Para Salvador, a Black Friday é a grande aposta do varejo eletrônico em meio a um cenário de crise e endividamento, assim como foi no ano passado. “Em 2015 tivemos um salto nas vendas no último trimestre, desde o Dia das Crianças até Natal, com crescimento de 25%. Então acredito que os varejistas olham esse evento como uma salvação de 2016”, afirma.
Pedro Guasti, CEO da Ebit, concorda com Salvador. Ele estima crescimento de 30% nas vendas no dia da Black Friday. “Um único dia representa 15 vezes mais que um dia normal de vendas do comércio eletrônico”, diz.

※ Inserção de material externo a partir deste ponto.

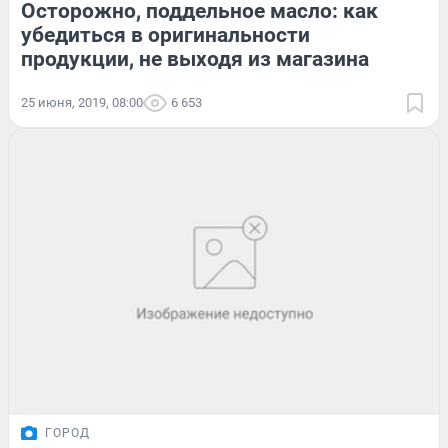
Осторожно, поддельное масло: как
убедиться в оригинальности
продукции, не выходя из магазина
25 июня, 2019, 08:00
6 653
ГОРОД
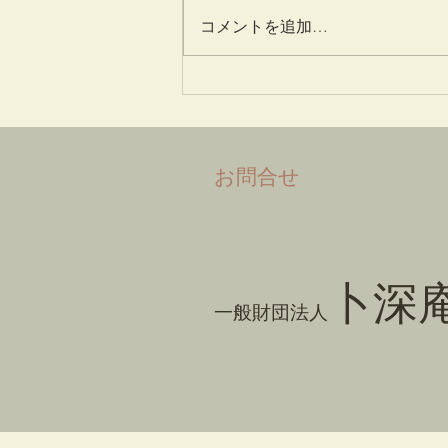
一味神水
コメントを追加…
​お問合せ
卜深
一般財団法人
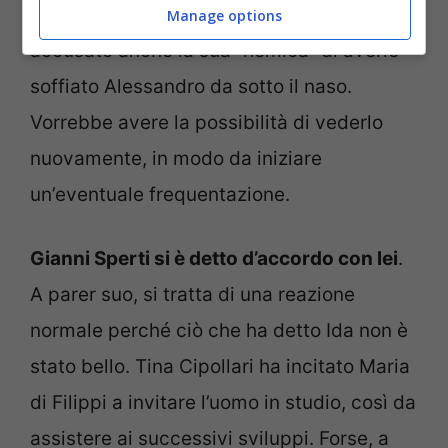
silenzio
, mentre gli altri si sfogano. Ha
Manage options
accusato anche la sua “nemica” di averle
soffiato Alessandro da sotto il naso.
Vorrebbe avere la possibilità di vederlo
nuovamente, in modo da iniziare
un’eventuale frequentazione.
Gianni Sperti si è detto d’accordo con lei
.
A parer suo, si tratta di una reazione
normale perché ciò che ha detto Ida non è
stato bello. Tina Cipollari ha incitato Maria
di Filippi a invitare l’uomo in studio, così da
assistere ai successivi sviluppi. Forse, a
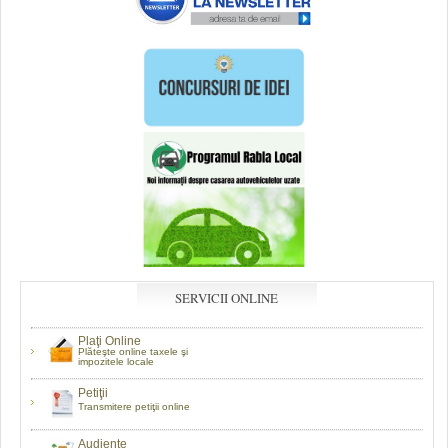
SERVICII ONLINE
Plaţi Online
Plăteşte online taxele şi
impozitele locale
Petiţii
Transmitere petiţii online
Audienţe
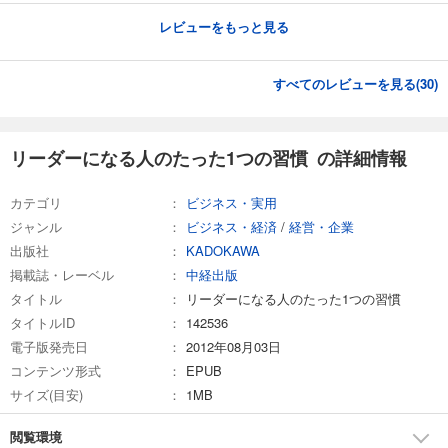
レビューをもっと見る
すべてのレビューを見る(
30
)
リーダーになる人のたった1つの習慣 の詳細情報
カテゴリ
ビジネス・実用
ジャンル
ビジネス・経済
/
経営・企業
出版社
KADOKAWA
掲載誌・レーベル
中経出版
タイトル
リーダーになる人のたった1つの習慣
タイトルID
142536
電子版発売日
2012年08月03日
コンテンツ形式
EPUB
サイズ(目安)
1MB
閲覧環境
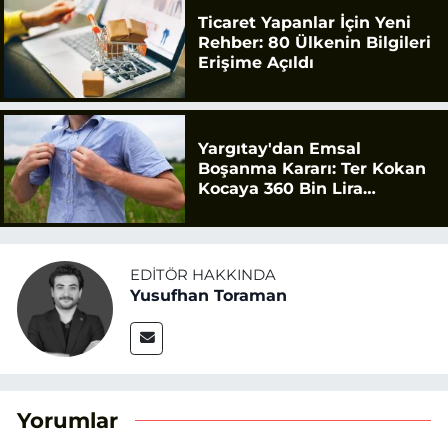
Ticaret Yapanlar İçin Yeni
Rehber: 80 Ülkenin Bilgileri
Erişime Açıldı
Yargıtay'dan Emsal
Boşanma Kararı: Ter Kokan
Kocaya 360 Bin Lira
Tazminat
EDITÖR HAKKINDA
Yusufhan Toraman
Yorumlar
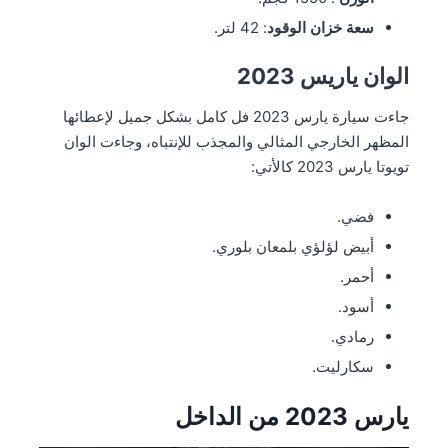
سعة خزان الوقود
: 42 لتر.
الوان ياريس 2023
جاءت سيارة يارس 2023 فل كامل بشكل جميل لإعطائها
المظهر الخارجي المثالي والمجذب للإنتباه، وجاءت الوان
تويوتا يارس 2023 كالأتي:
فضي.
أبيض لؤلؤي بلمعان بلوري.
أحمر.
أسود.
رمادي.
سكارليت.
يارس 2023 من الداخل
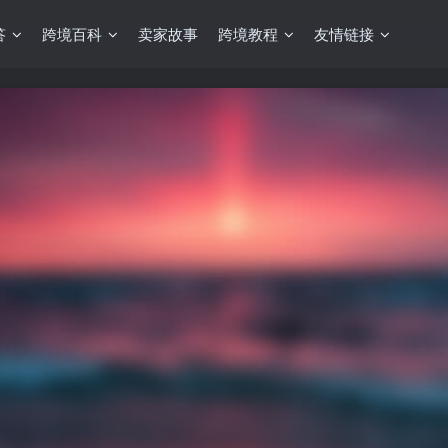
答
跨境百科
卖家故事
跨境教程
友情链接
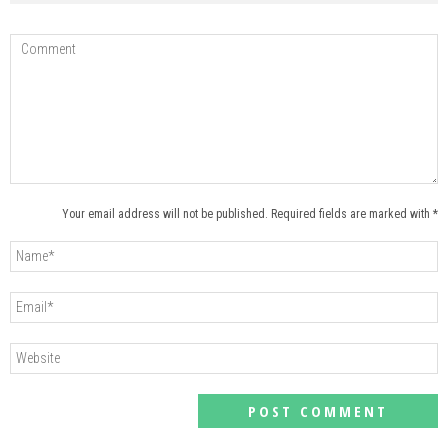
Your email address will not be published. Required fields are marked with *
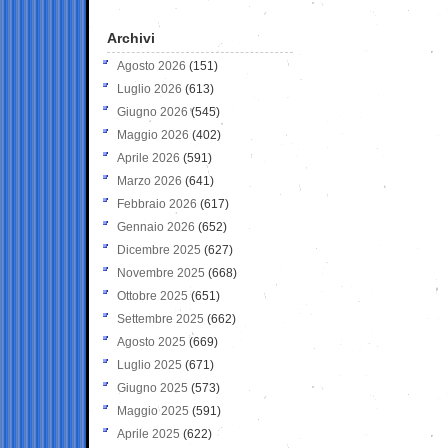
Archivi
Agosto 2026
(151)
Luglio 2026
(613)
Giugno 2026
(545)
Maggio 2026
(402)
Aprile 2026
(591)
Marzo 2026
(641)
Febbraio 2026
(617)
Gennaio 2026
(652)
Dicembre 2025
(627)
Novembre 2025
(668)
Ottobre 2025
(651)
Settembre 2025
(662)
Agosto 2025
(669)
Luglio 2025
(671)
Giugno 2025
(573)
Maggio 2025
(591)
Aprile 2025
(622)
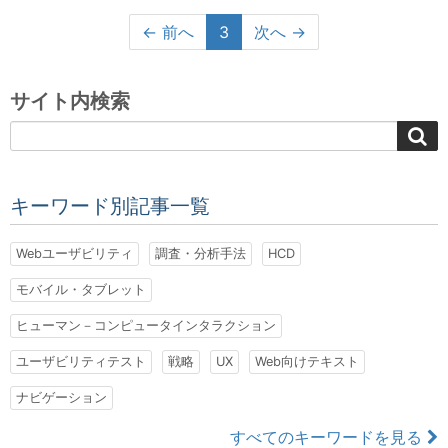
← 前へ
3
次へ →
サイト内検索
キーワード別記事一覧
Webユーザビリティ
調査・分析手法
HCD
モバイル・タブレット
ヒューマン－コンピュータインタラクション
ユーザビリティテスト
戦略
UX
Web向けテキスト
ナビゲーション
すべてのキーワードを見る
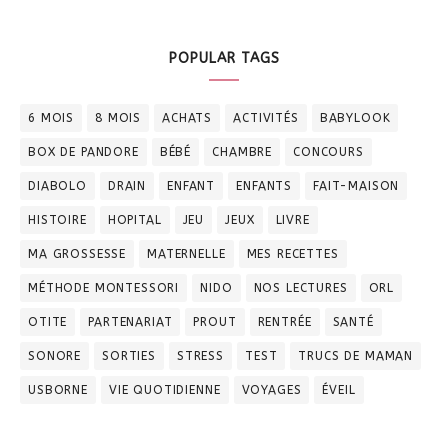
POPULAR TAGS
6 MOIS
8 MOIS
ACHATS
ACTIVITÉS
BABYLOOK
BOX DE PANDORE
BÉBÉ
CHAMBRE
CONCOURS
DIABOLO
DRAIN
ENFANT
ENFANTS
FAIT-MAISON
HISTOIRE
HOPITAL
JEU
JEUX
LIVRE
MA GROSSESSE
MATERNELLE
MES RECETTES
MÉTHODE MONTESSORI
NIDO
NOS LECTURES
ORL
OTITE
PARTENARIAT
PROUT
RENTRÉE
SANTÉ
SONORE
SORTIES
STRESS
TEST
TRUCS DE MAMAN
USBORNE
VIE QUOTIDIENNE
VOYAGES
ÉVEIL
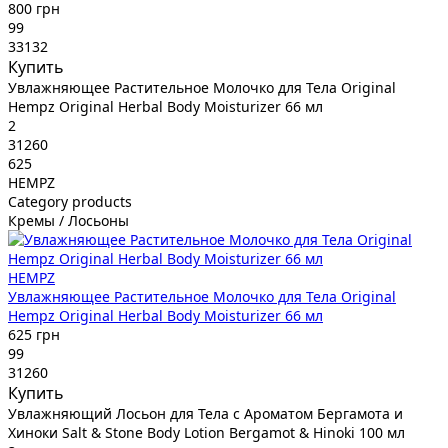
800 грн
99
33132
Купить
Увлажняющее Растительное Молочко для Тела Original
Hempz Original Herbal Body Moisturizer 66 мл
2
31260
625
HEMPZ
Category products
Кремы / Лосьоны
HEMPZ
Увлажняющее Растительное Молочко для Тела Original
Hempz Original Herbal Body Moisturizer 66 мл
625 грн
99
31260
Купить
Увлажняющий Лосьон для Тела с Ароматом Бергамота и
Хиноки Salt & Stone Body Lotion Bergamot & Hinoki 100 мл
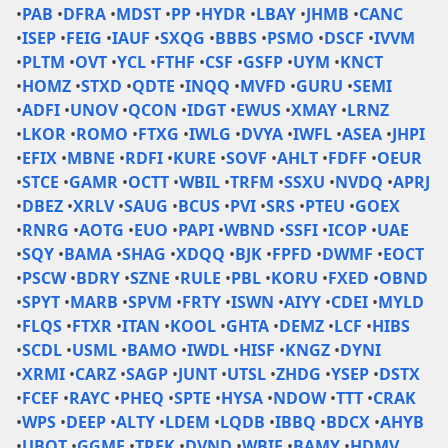
•
PAB
•
DFRA
•
MDST
•
PP
•
HYDR
•
LBAY
•
JHMB
•
CANC
•
ISEP
•
FEIG
•
IAUF
•
SXQG
•
BBBS
•
PSMO
•
DSCF
•
IVVM
•
PLTM
•
OVT
•
YCL
•
FTHF
•
CSF
•
GSFP
•
UYM
•
KNCT
•
HOMZ
•
STXD
•
QDTE
•
INQQ
•
MVFD
•
GURU
•
SEMI
•
ADFI
•
UNOV
•
QCON
•
IDGT
•
EWUS
•
XMAY
•
LRNZ
•
LKOR
•
ROMO
•
FTXG
•
IWLG
•
DVYA
•
IWFL
•
ASEA
•
JHPI
•
EFIX
•
MBNE
•
RDFI
•
KURE
•
SOVF
•
AHLT
•
FDFF
•
OEUR
•
STCE
•
GAMR
•
OCTT
•
WBIL
•
TRFM
•
SSXU
•
NVDQ
•
APRJ
•
DBEZ
•
XRLV
•
SAUG
•
BCUS
•
PVI
•
SRS
•
PTEU
•
GOEX
•
RNRG
•
AOTG
•
EUO
•
PAPI
•
WBND
•
SSFI
•
ICOP
•
UAE
•
SQY
•
BAMA
•
SHAG
•
XDQQ
•
BJK
•
FPFD
•
DWMF
•
EOCT
•
PSCW
•
BDRY
•
SZNE
•
RULE
•
PBL
•
KORU
•
FXED
•
OBND
•
SPYT
•
MARB
•
SPVM
•
FRTY
•
ISWN
•
AIYY
•
CDEI
•
MYLD
•
FLQS
•
FTXR
•
ITAN
•
KOOL
•
GHTA
•
DEMZ
•
LCF
•
HIBS
•
SCDL
•
USML
•
BAMO
•
IWDL
•
HISF
•
KNGZ
•
DYNI
•
XRMI
•
CARZ
•
SAGP
•
JUNT
•
UTSL
•
ZHDG
•
YSEP
•
DSTX
•
FCEF
•
RAYC
•
PHEQ
•
SPTE
•
HYSA
•
NDOW
•
TTT
•
CRAK
•
WPS
•
DEEP
•
ALTY
•
LDEM
•
LQDB
•
IBBQ
•
BDCX
•
AHYB
•
UBOT
•
GGME
•
TRFK
•
DVND
•
WBIF
•
BAMY
•
HDMV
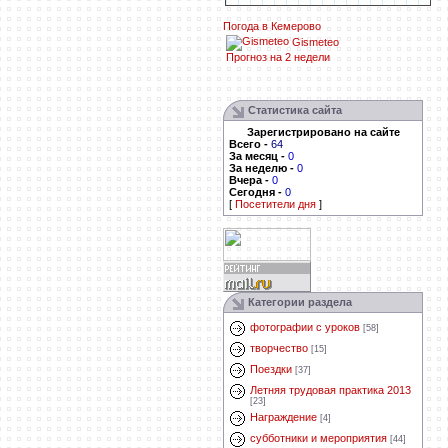
Погода в Кемерово
Gismeteo
Прогноз на 2 недели
Статистика сайта
Зарегистрировано на сайте
Всего
-
64
За месяц
-
0
За неделю
-
0
Вчера
-
0
Сегодня
-
0
[
Посетители дня
]
Категории раздела
фотографии с уроков
[58]
творчество
[15]
Поездки
[37]
Летняя трудовая практика 2013
[23]
Награждение
[4]
субботники и мероприятия
[44]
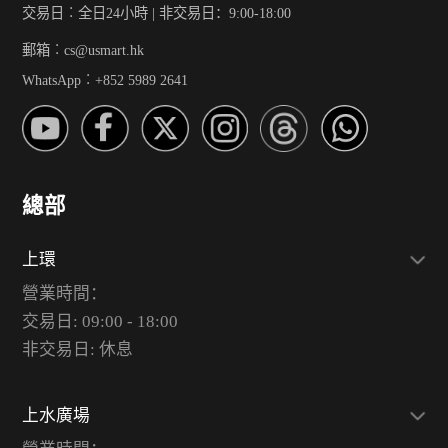
交易日︰全日24小時 | 非交易日：9:00-18:00
郵箱︰cs@usmart.hk
WhatsApp︰+852 5989 2641
總部
上環
營業時間：
交易日: 09:00 - 18:00
非交易日: 休息
上水廣場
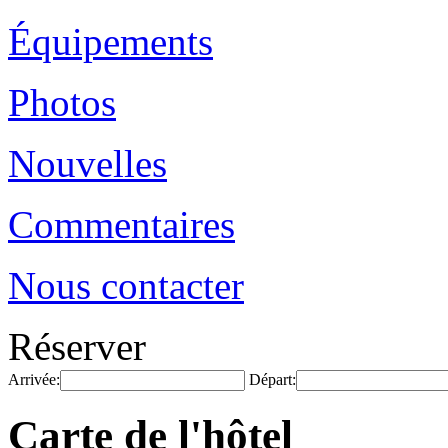
Équipements
Photos
Nouvelles
Commentaires
Nous contacter
Réserver
Arrivée:
Départ:
Carte de l'hôtel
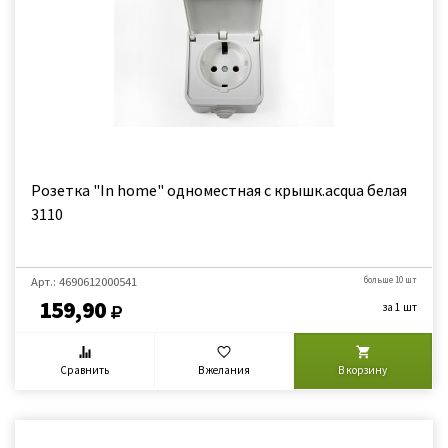
Розетка "In home" одноместная с крышк.acqua белая
3110
Арт.: 4690612000541
больше 10 шт
159,90
за 1 шт
Сравнить
В желания
В корзину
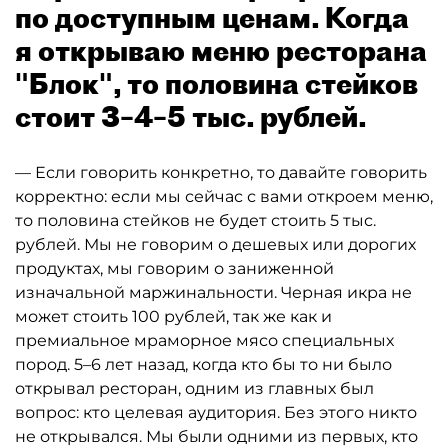
по доступным ценам. Когда
я открываю меню ресторана
"Блок", то половина стейков
стоит 3–4–5 тыс. рублей.
— Если говорить конкретно, то давайте говорить
корректно: если мы сейчас с вами откроем меню,
то половина стейков не будет стоить 5 тыс.
рублей. Мы не говорим о дешевых или дорогих
продуктах, мы говорим о заниженной
изначальной маржинальности. Черная икра не
может стоить 100 рублей, так же как и
премиальное мраморное мясо специальных
пород. 5–6 лет назад, когда кто бы то ни было
открывал ресторан, одним из главных был
вопрос: кто целевая аудитория. Без этого никто
не открывался. Мы были одними из первых, кто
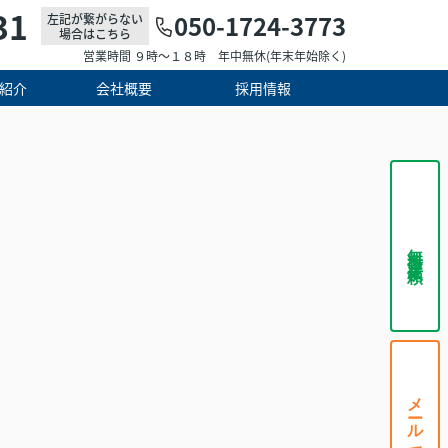
31
050-1724-3773
左記が繋がらない
場合はこちら
営業時間 ９時～１８時 年中無休(年末年始除く)
紹介
会社概要
採用情報
無料査定依頼
メールで相談する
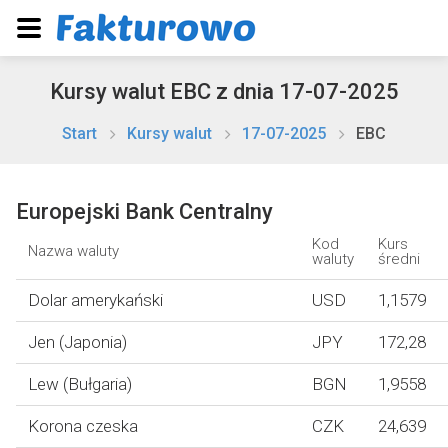
Kursy walut EBC z dnia 17-07-2025
Start
Kursy walut
17-07-2025
EBC
Europejski Bank Centralny
Kod
Kurs
Nazwa waluty
waluty
średni
Dolar amerykański
USD
1,1579
Jen (Japonia)
JPY
172,28
Lew (Bułgaria)
BGN
1,9558
Korona czeska
CZK
24,639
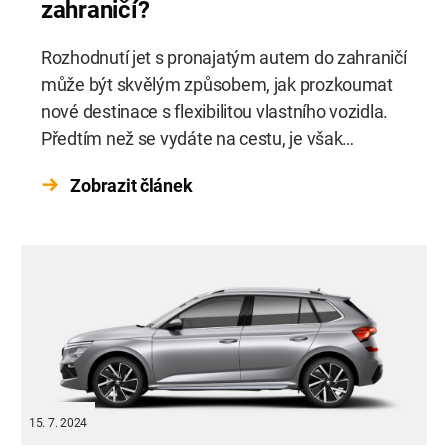
zahraničí?
Rozhodnutí jet s pronajatým autem do zahraničí
může být skvělým způsobem, jak prozkoumat
nové destinace s flexibilitou vlastního vozidla.
Předtím než se vydáte na cestu, je však
důležité zjistit, zda je to vůbec možné a jaké
Zobrazit článek
podmínky je třeba splnit.
15. 7. 2024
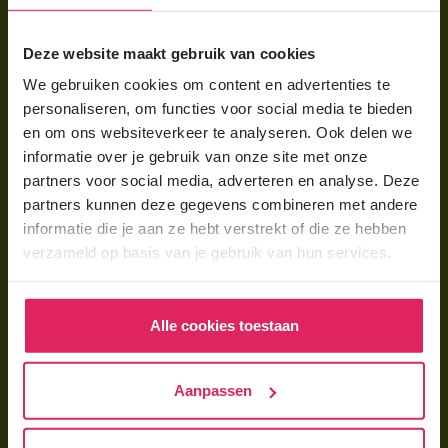
Voor ouders
Deze website maakt gebruik van cookies
Wat is gastouderopvang?
We gebruiken cookies om content en advertenties te
Wat kost een gastouder?
personaliseren, om functies voor social media te bieden
Hoe vind ik een gastouder?
en om ons websiteverkeer te analyseren. Ook delen we
informatie over je gebruik van onze site met onze
partners voor social media, adverteren en analyse. Deze
Voor gastouders
partners kunnen deze gegevens combineren met andere
Gastouder worden bij 4Kids
informatie die je aan ze hebt verstrekt of die ze hebben
verzameld op basis van je gebruik van hun services.
Hoe vind ik gastkinderen?
Trainingen & cursussen
Alle cookies toestaan
Gastouder worden
Gastouder worden
Aanpassen
Wat verdient een gastouder?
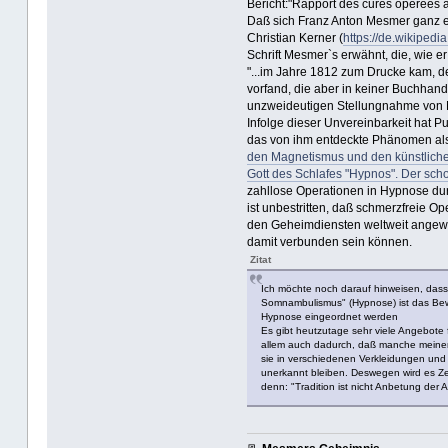
Bericht:"Rapport des cures opérées 
Daß sich Franz Anton Mesmer ganz en
Christian Kerner (
https://de.wikipedi
Schrift Mesmer`s erwähnt, die, wie er 
"...im Jahre 1812 zum Drucke kam, d
vorfand, die aber in keiner Buchhandl
unzweideutigen Stellungnahme von
Infolge dieser Unvereinbarkeit hat P
das von ihm entdeckte Phänomen als 
den Magnetismus und den künstliche
Gott des Schlafes "Hypnos". Der sch
zahllose Operationen in Hypnose dur
ist unbestritten, daß schmerzfreie Op
den Geheimdiensten weltweit angewen
damit verbunden sein können.
Zitat
Ich möchte noch darauf hinweisen, dass
Somnambulismus" (Hypnose) ist das Bewus
Hypnose eingeordnet werden
Es gibt heutzutage sehr viele Angebote 
allem auch dadurch, daß manche meinen,
sie in verschiedenen Verkleidungen un
unerkannt bleiben. Deswegen wird es Ze
denn: "Tradition ist nicht Anbetung der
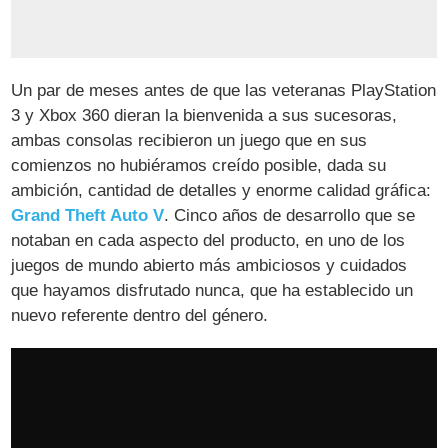
Un par de meses antes de que las veteranas PlayStation
3 y Xbox 360 dieran la bienvenida a sus sucesoras,
ambas consolas recibieron un juego que en sus
comienzos no hubiéramos creído posible, dada su
ambición, cantidad de detalles y enorme calidad gráfica:
Grand Theft Auto V
. Cinco años de desarrollo que se
notaban en cada aspecto del producto, en uno de los
juegos de mundo abierto más ambiciosos y cuidados
que hayamos disfrutado nunca, que ha establecido un
nuevo referente dentro del género.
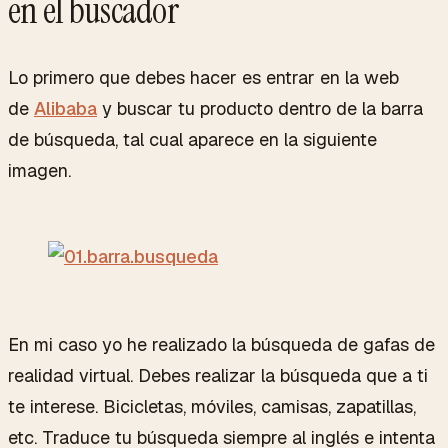
en el buscador
Lo primero que debes hacer es entrar en la web
de
Alibaba
y buscar tu producto dentro de la barra
de búsqueda, tal cual aparece en la siguiente
imagen.
En mi caso yo he realizado la búsqueda de gafas de
realidad virtual. Debes realizar la búsqueda que a ti
te interese. Bicicletas, móviles, camisas, zapatillas,
etc. Traduce tu búsqueda siempre al inglés e intenta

Segundo ele, o planejamento é maior nas compras pela internet de produtos caros, como eletroeletrônicos. “Para comprar um smartphone em média são 16 dias para decidir a compra. Por isso muitas pessoas esperam a Black Friday para comprar produtos mais caros”, diz Guasti. Segundo ele, produtos com valor agregado mais alto performam ritmo de crescimento de vendas.
Reclamações caem
O número de reclamações na Black Friday apresentou queda de 63% no ano passado em relação a 2014, segundo levantamento do ReclameAqui. Foram 4,4 mil queixas, um terço do volume em 2014, quando foram registradas 12 mil.
Segundo a entidade, houve poucas filas para entrar em sites e raras reclamações de sites sobrecarregados, mas a maquiagem de preços, que consiste em subi-los antes da Black Friday para baixar no dia da promoção, liderou o ranking das queixas.
A promoção no ano passado não ficou nem entre os temas mais comentados do Twitter ao longo do dia. Reflexo da crise, do aumento do desemprego e da queda de confiança do consumidor, o interesse menor pela promoção levou grandes varejistas virtuais a aumentar os descontos no fim do dia. Mesmo assim, houve pouco entusiasmo, e se mantiveram em 2015 as reclamações de propaganda enganosa.
Para Pedro Guasti, o setor de comércio eletrônico se autorregulamentou para monitorar os preços dos produtos e evitar a chamada maquiagem. “Melhorou bastante esse aspecto de 2014 para cá, e quem pratica é punido. Envolve reputação, e não é assim que se aumentam as vendas. As empresas sabem que custa caro recuperar reputação”, diz. Ele aponta que ainda há lentidão e sites fora do ar, produtos que acabam rápido, pois o estoque é finito, mas as empresas estão tentando melhorar todo o sistema.
“O consumidor está fazendo a parte dele e está acompanhando os preços, fazendo pesquisa prévia da empresa na qual ele pretende comprar”, diz.
“Isso passa um pouco pela maturidade dos consumidores, que fazem a lista do querem comprar e pesquisam antes. Quando chega no dia já sabem onde está o melhor desconto. O mercado de tecnologia está se atualizando. O sistema de pagamento e a logística também estão melhorando”, aponta Bove.